Мы ловили до самого вечера, пока последние лучи солнца не залили розовым светом весь наш городок.
В соборе начали звонить колокола. Густые медные звуки потекли над рекой, над лугами. Казалось, кто-то огромный, невидимый выговаривал басом: «Бум, бум, бум!»
Михалыч прислушался и тихонько запел:
Вечерний звон, вечерний звон, Как много дум наводит он О юных днях в краю родном Где я любил, где отчий дом…
Он пел, а колокола аккомпанировали: «Бум, бум, бум, бум!»
Я слушал и смотрел на Михалыча. Лицо у него было такое хорошее, доброе и почему-то грустное. Такое же, как в тот вечер в лесу на тяге, когда я нашёл на дереве убитого вальдшнепа., Мне стало жалко Михалыча.
Желая его развеселить, я сказал:
— А вы всё-таки здорово раков перехитрили.
Михалыч потрепал меня по плечу, улыбнулся и вдруг совсем ни к чему сказал!
— Посмотри, Юра, как хорошо освещает солнце наш городок; будто прощается с ним. — Он помолчал и в раздумье добавил: — Лето, вечер, река… Хорошо, очень хорошо!
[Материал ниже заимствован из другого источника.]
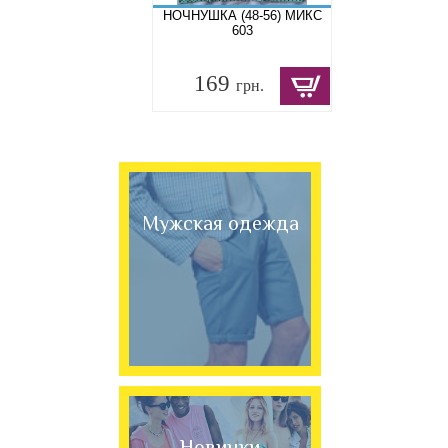
НОЧНУШКА (48-56) МИКС
603
169
грн.
Мужская одежда
Новинки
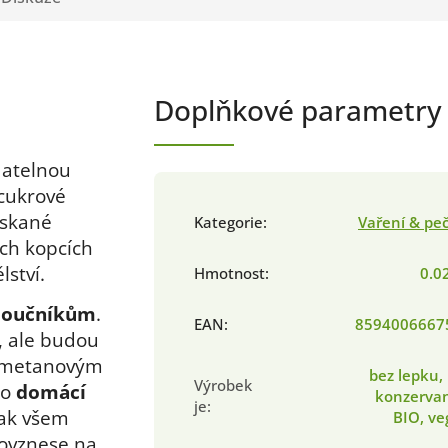
Doplňkové parametry
datelnou
 cukrové
ískané
Kategorie
:
Vaření & pe
ch kopcích
lství.
Hmotnost
:
0.0
moučníkům
.
EAN
:
8594006667
, ale budou
metanovým
bez lepku,
Výrobek
do
domácí
konzervan
je
:
jak všem
BIO, v
povznese na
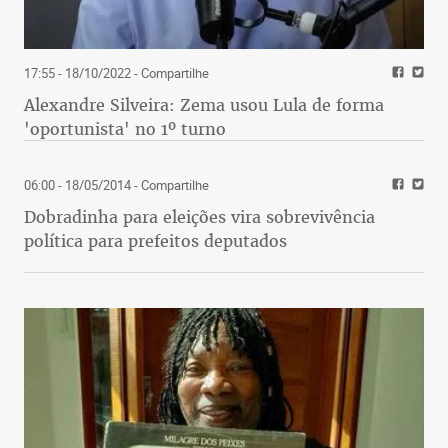
17:55 - 18/10/2022
- Compartilhe
Alexandre Silveira: Zema usou Lula de forma
'oportunista' no 1º turno
06:00 - 18/05/2014
- Compartilhe
Dobradinha para eleições vira sobrevivência
política para prefeitos deputados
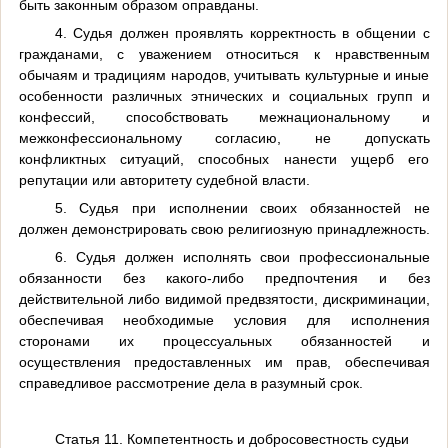
быть законным образом оправданы.
4. Судья должен проявлять корректность в общении с
гражданами, с уважением относиться к нравственным
обычаям и традициям народов, учитывать культурные и иные
особенности различных этнических и социальных групп и
конфессий, способствовать межнациональному и
межконфессиональному согласию, не допускать
конфликтных ситуаций, способных нанести ущерб его
репутации или авторитету судебной власти.
5. Судья при исполнении своих обязанностей не
должен демонстрировать свою религиозную принадлежность.
6. Судья должен исполнять свои профессиональные
обязанности без какого-либо предпочтения и без
действительной либо видимой предвзятости, дискриминации,
обеспечивая необходимые условия для исполнения
сторонами их процессуальных обязанностей и
осуществления предоставленных им прав, обеспечивая
справедливое рассмотрение дела в разумный срок.
Статья 11. Компетентность и добросовестность судьи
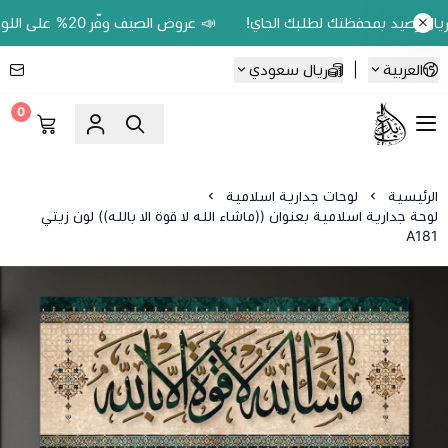
📣 عروض الصيف وفّر 20% على اللوحات الحين.. واكسب 200 ريال رصيد بمحفظتك لطلبك الجاي!
العربية
|
ريال سعودي
0
Ebbdaa art
الرئيسية
لوحات جدارية اسلامية
لوحة جدارية اسلامية بعنوان ((ماشاء الله لا قوة الا بالله)) لون زيتي
A181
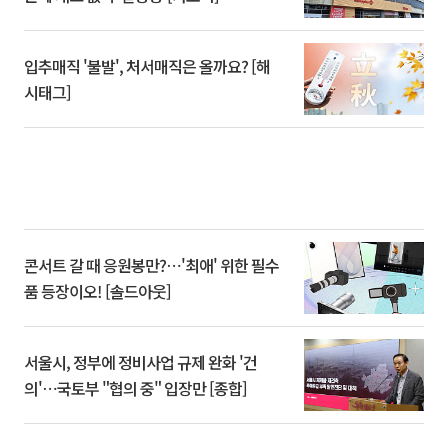
입추매직 '불발', 처서매직은 올까요? [해
시태그]
콘서트 갈 때 응원봉만?⋯'최애' 위한 필수
품 등장이오! [솔드아웃]
서울시, 정부에 정비사업 규제 완화 '건
의'⋯국토부 "협의 중" 입장만 [종합]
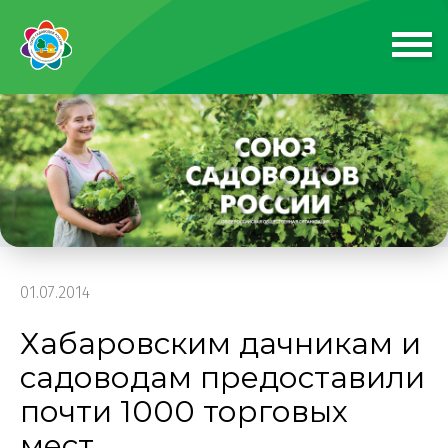
01.07.2014
Хабаровским дачникам и
садоводам предоставили
почти 1000 торговых
мест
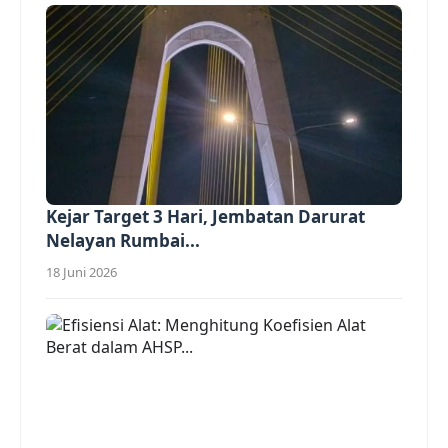
Kejar Target 3 Hari, Jembatan Darurat
Nelayan Rumbai...
18 Juni 2026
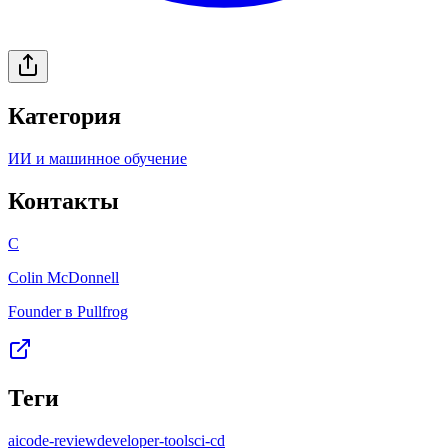
Категория
ИИ и машинное обучение
Контакты
C
Colin McDonnell
Founder в Pullfrog
Теги
ai
code-review
developer-tools
ci-cd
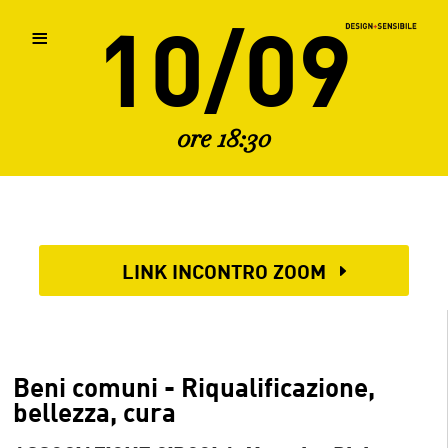
10/09
≡
ore 18:30
Home
Il Progetto
LINK INCONTRO ZOOM
Relatori 2021
Fuorisalone 2021
Beni comuni - Riqualificazione,
bellezza, cura
Fuorisalone 2022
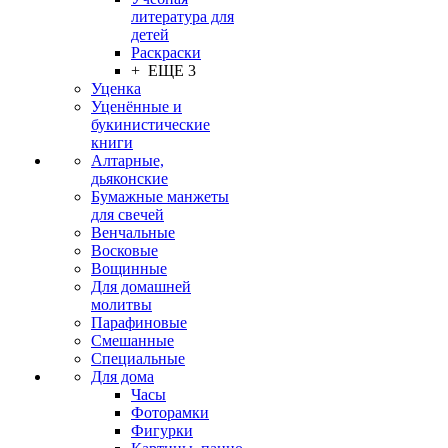
литература для
детей
Раскраски
+ ЕЩЕ 3
Уценка
Уценённые и
букинистические
книги
Алтарные,
дьяконские
Бумажные манжеты
для свечей
Венчальные
Восковые
Вощинные
Для домашней
молитвы
Парафиновые
Смешанные
Специальные
Для дома
Часы
Фоторамки
Фигурки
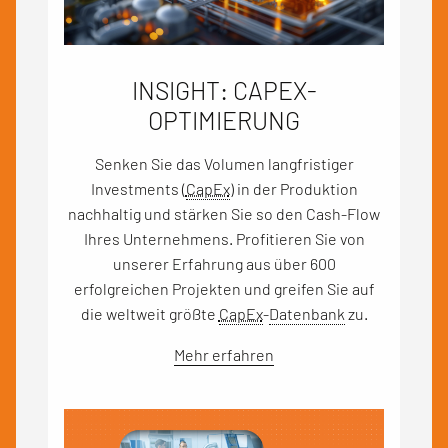
INSIGHT: CAPEX-
OPTIMIERUNG
Senken Sie das Volumen langfristiger
Investments (
CapEx
) in der Produktion
nachhaltig und stärken Sie so den Cash-Flow
Ihres Unternehmens. Profitieren Sie von
unserer Erfahrung aus über 600
erfolgreichen Projekten und greifen Sie auf
die weltweit größte
CapEx
-
Datenbank
zu.
Mehr erfahren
Когда-нибудь, Юрочка, вспомни о раках, об этом вечере и о Михалыче тоже вспомни.
Я вспомнил о них теперь — спустя пятьдесят с лишком лет.
МЁРТВАЯ ГЛАВА
У нас в саду была клумба. На ней мама ещё весной посадила много разных цветов. Больше всех из них мне нравился душистый табак. Нравился прежде всего потому, что это были не совсем обыкновенные цветы. На день, и особенно в жару, сами цветы свёртывали свои лепестки, превращались в зеленоватые трубочки. Они поникали на своих стеблях головками вниз и казались совсем увядшими. Но как только заходило солнце, наступал вечер, цветы табака раскрывали нежные лепестки и поднимали головки. В темноте они походили на крупные белые звёзды, и от них исходил сильный, очень приятный запах. Этот запах разливался по всему саду и вместе с вечерней прохладой проникал в дом через настежь раскрытые окна.
Мы с Михалычем частенько сиживали после ужина на лавочке перед клумбой и, как Михалыч любил говорить, «заправляли на ночь носы душистым табачком».
— Вот дух-то хорош! — восхищался Михалыч, всей грудью вдыхая запах белых ночных цветов.
Я тоже, подражая ему, старался дышать как можно глубже и даже свистел и сопел носом от особого усердия.
Так обычно сидели мы, дыша ароматом цветов, с полчасика. Потом являлась мама и уводила меня спать.
Но однажды вечером я открыл, что цветы душистого табака замечательны не только тем, что свёртывают днём и раскрывают на ночь свои лепестки, не только тем, что чудесно пахнут в часы вечерней прохлады, — я открыл, что эти цветы обладают ещё одним важным свойством. Об этом я сейчас и расскажу.
Был очень тихий и тёплый вечер, какой часто бывает уже в конце лета. Мы с Михалычем, как всегда, перед сном сидели в саду на лавочке. Стемнело. В траве на все лады трещали невидимые кузнечики, и где-то в рассохшейся стенке сарая монотонно тюрлюкал сверчок.
Воздух был неподвижным, и как-то особенно сильно пахли цветы табака. Их крупные звёзды смутно белели на густо-зелёном, почти чёрном фоне клумбы.
— Как настоящие звёзды среди туч, — сказал Михалыч, указывая на клумбу.
Я стал не отрываясь глядеть на белые цветы, пытаясь представить себе, что это действительно звёзды.
Вдруг мне показалось, что одна из этих звёздочек как будто замигала. Она то исчезала из глаз, то вновь появлялась. При этом она слегка покачивалась и вся Дрожала. Звёздочка ожила. Я с удивлением смотрел на неё, думая, что, может быть, у меня просто рябит в глазах. Нет, это что-то другое. Вот теперь первая звёздочка уже не мигает и не дрожит, а замигала соседняя, потом ещё одна.
— Ты слышишь, что-то гудит? — сказал Михалыч.